Рокс, конечно, нужен был для охраны – немало любителей было залезть и в молодой, но уже плодоносящий сад, и в дом с большими, чистыми окнами. В любом городе, куда бы ни приезжали на жительство Нестеровы, первым делом покупали они строение. Хотели, чтоб непременно с участком. И первым делом сажал Петр Яковлевич сад. Потом потихоньку стараниями и вкусом Прасковьи Степановны строение превращалось в дом, даже если сначала (бывало и так) похоже было на сарай. Вот такая особенность была у Прасковьи Степановны. Там, куда она являлась, тут же на чисто вымытых окнах возникали красивые занавески – одни и те же, которые возила она за собой с места на место. В комнатах – сколько бы их ни было, даже если всего одна-единственная, устанавливался книжный шкаф или просто полки. Стол – даже из простых досок – устилался бархатной брусничной скатертью с расписными птицами и ближе к свету расставлялись цветы. Высокие драцены – простые в разведении и воспроизводстве, смешные фикусы с темно-зелеными глянцевыми листьями и горшки с цветущими геранями. И как-то всегда так устраивала Прасковья Степановна, что цвет гераней подходил к оттенкам скатерти, милые недорогие вазочки наполнялись вареньем, а в комнатах начинало пахнуть пирогами, теплом и солнцем. А года за четыре до войны в последнем их доме и появился Рокс.

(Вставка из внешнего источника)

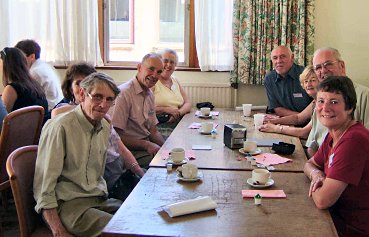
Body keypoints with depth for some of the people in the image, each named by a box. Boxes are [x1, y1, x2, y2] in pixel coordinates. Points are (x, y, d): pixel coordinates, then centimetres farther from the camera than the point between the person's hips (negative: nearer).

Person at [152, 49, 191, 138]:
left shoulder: (175, 81, 21)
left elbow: (188, 104, 14)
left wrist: (179, 112, -7)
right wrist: (166, 109, -14)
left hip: (177, 123, 6)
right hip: (159, 126, -6)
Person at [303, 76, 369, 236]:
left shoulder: (354, 139, -27)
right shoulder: (333, 135, 1)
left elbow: (322, 200, -28)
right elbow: (310, 164, 17)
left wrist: (316, 182, -5)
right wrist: (316, 174, -6)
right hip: (337, 216, 7)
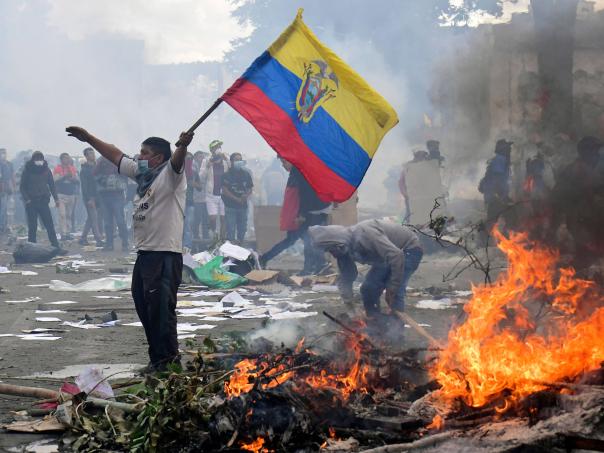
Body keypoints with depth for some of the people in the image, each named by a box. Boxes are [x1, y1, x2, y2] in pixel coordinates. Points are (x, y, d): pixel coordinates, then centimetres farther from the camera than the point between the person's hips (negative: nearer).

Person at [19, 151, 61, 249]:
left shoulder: (46, 170, 6)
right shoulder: (27, 171, -1)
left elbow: (52, 185, 12)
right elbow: (22, 187, 2)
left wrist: (56, 198, 2)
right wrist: (27, 199, -10)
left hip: (43, 201, 2)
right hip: (31, 203, -2)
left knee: (50, 225, -4)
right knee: (32, 227, 0)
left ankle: (55, 246, -2)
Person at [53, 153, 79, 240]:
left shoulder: (73, 168, 12)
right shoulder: (57, 169, 1)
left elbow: (78, 181, 11)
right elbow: (56, 181, -9)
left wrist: (73, 179, -10)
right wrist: (64, 177, -20)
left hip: (71, 195, 4)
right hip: (61, 194, -4)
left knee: (69, 215, 2)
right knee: (62, 214, -11)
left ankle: (68, 233, 4)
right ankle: (63, 234, -13)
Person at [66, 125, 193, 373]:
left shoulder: (169, 174, -7)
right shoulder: (141, 172, 18)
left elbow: (177, 160, -30)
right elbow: (115, 155, 27)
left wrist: (182, 146, -52)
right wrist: (88, 138, 31)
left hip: (166, 255, -10)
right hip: (144, 253, 10)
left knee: (162, 309, -12)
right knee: (145, 308, 14)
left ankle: (169, 360, -6)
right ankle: (157, 357, 23)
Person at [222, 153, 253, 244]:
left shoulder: (246, 174, 9)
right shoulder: (227, 175, -5)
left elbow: (250, 189, 13)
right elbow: (225, 190, -10)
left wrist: (246, 195, -9)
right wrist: (237, 199, -15)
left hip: (243, 206, 5)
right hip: (231, 206, -5)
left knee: (242, 229, 11)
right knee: (231, 230, -7)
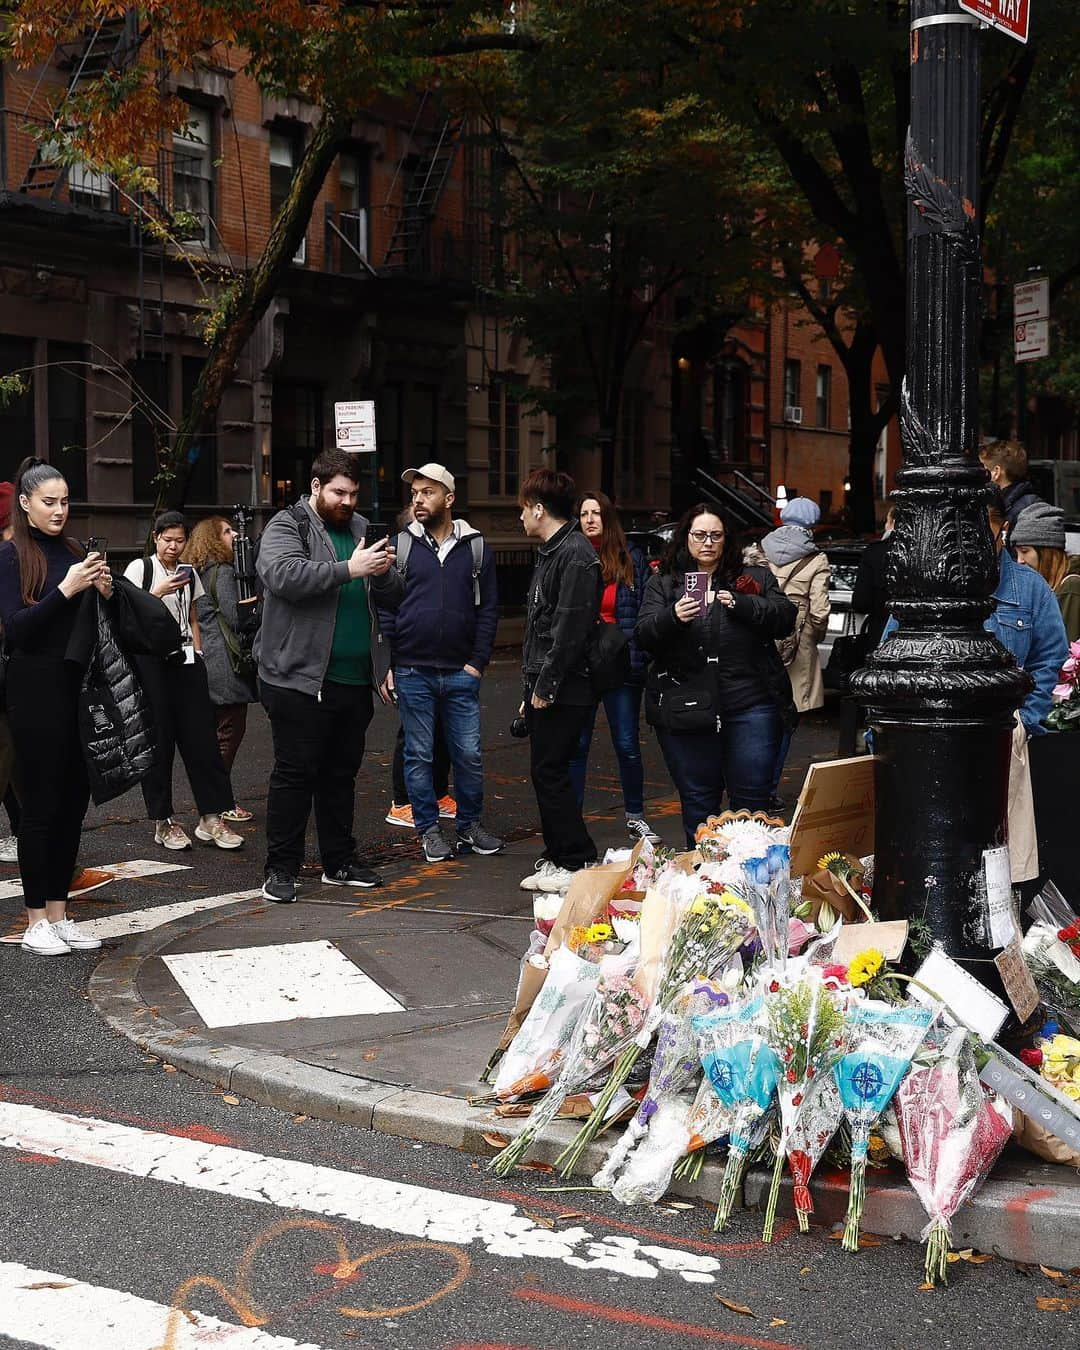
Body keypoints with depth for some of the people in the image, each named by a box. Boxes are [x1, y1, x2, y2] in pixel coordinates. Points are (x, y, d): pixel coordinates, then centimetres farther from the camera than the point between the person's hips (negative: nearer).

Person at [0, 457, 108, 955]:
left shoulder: (72, 551, 12)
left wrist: (104, 591, -3)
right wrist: (66, 590, -22)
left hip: (76, 688, 6)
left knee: (74, 800, 8)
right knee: (41, 804, -1)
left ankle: (59, 914, 18)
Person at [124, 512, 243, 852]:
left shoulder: (189, 574, 15)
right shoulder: (140, 568, 0)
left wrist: (198, 656, 11)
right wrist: (159, 592, -18)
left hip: (185, 658, 4)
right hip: (151, 658, -4)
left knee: (200, 736, -2)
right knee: (159, 738, -2)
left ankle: (211, 818, 0)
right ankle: (162, 821, 6)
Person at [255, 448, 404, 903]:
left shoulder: (361, 529, 15)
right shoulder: (286, 527, -4)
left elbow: (394, 596, 13)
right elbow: (284, 575, -24)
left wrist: (384, 572, -10)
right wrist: (349, 569, -29)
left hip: (355, 679, 6)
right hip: (300, 678, -6)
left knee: (342, 773, 15)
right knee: (294, 774, -1)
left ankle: (340, 862, 25)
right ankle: (281, 869, 6)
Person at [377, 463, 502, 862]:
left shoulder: (475, 547, 5)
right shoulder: (400, 545, 2)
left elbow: (489, 608, 6)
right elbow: (385, 609, 2)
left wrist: (477, 662, -3)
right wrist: (388, 665, -4)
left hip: (461, 674, 1)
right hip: (412, 672, -1)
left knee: (468, 754, 5)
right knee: (419, 755, 6)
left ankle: (470, 825, 20)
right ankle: (429, 829, 17)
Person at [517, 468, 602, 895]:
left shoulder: (575, 554, -15)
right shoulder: (550, 552, 18)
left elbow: (571, 627, -21)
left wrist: (545, 686, -19)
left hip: (563, 690, -10)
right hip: (543, 687, 10)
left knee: (550, 773, -7)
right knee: (546, 773, 12)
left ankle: (578, 863, -1)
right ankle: (557, 860, 19)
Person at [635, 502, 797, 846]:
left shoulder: (756, 578, 12)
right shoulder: (663, 584, 10)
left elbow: (785, 617, -1)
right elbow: (644, 636, -3)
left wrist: (740, 604, -17)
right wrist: (673, 618, -24)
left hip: (750, 705, 0)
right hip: (686, 709, 0)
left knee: (752, 797, 2)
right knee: (698, 800, 7)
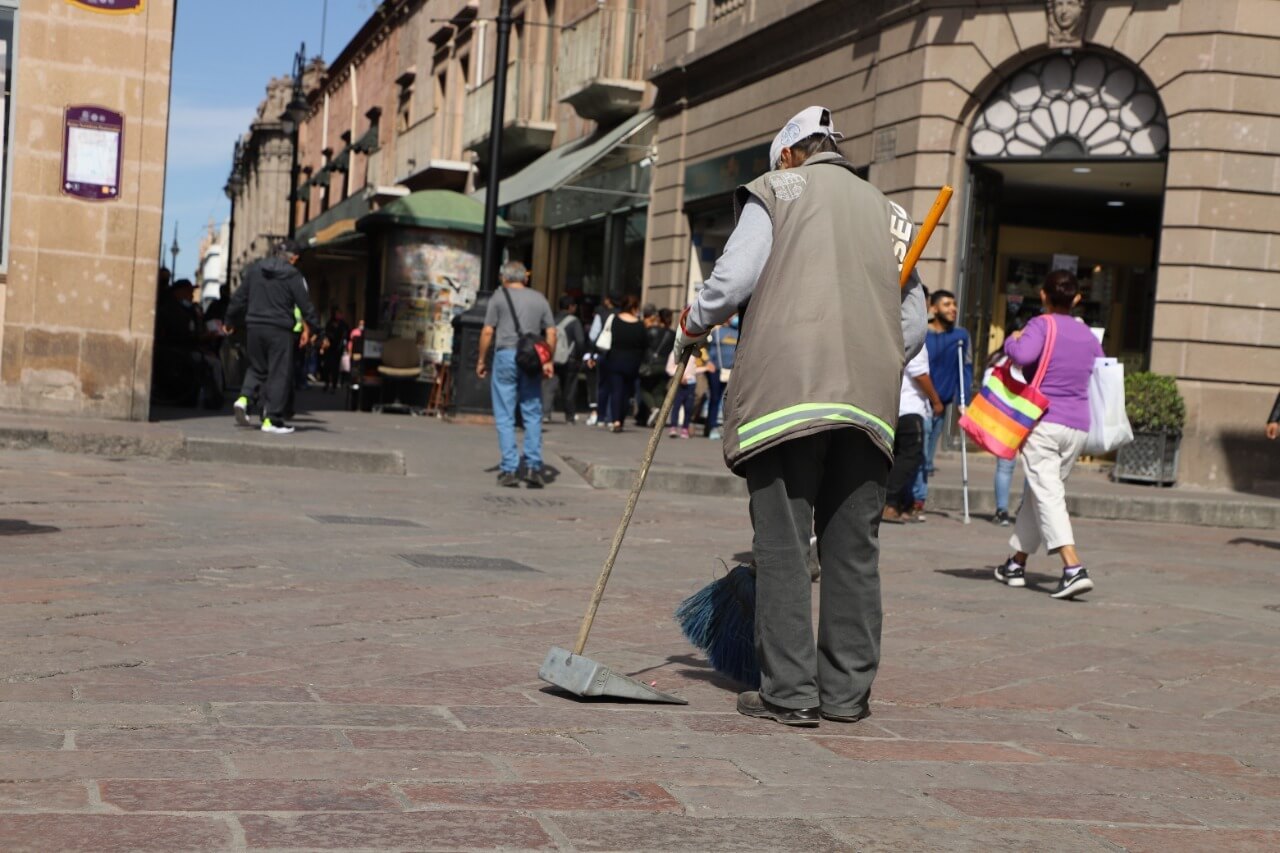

Он был овчаркой, а характером похож на Петра Яковлевича. Веселый и необидчивый, чуткий, с превосходным собачьим умом, он так же, как и хозяин, обожал Прасковью Степановну. Дома темной мягкой тенью пес перемещался за ней из комнаты в кухню, лежал то возле ее крошечного столика для шитья, то забирался под обеденный стол или к складному стулу Петра Яковлевича, за которым тот до войны любил посидеть у окна, почитать. Обожал Рокс прогулки с хозяином на пруд старого чугуноплавильного завода. И особенно – к знакомому Петра Яковлевича рыбаку, к которому тот ездил довоенными выходными за ершами и окуньками для ухи. Уху очень любила Прасковья Степановна.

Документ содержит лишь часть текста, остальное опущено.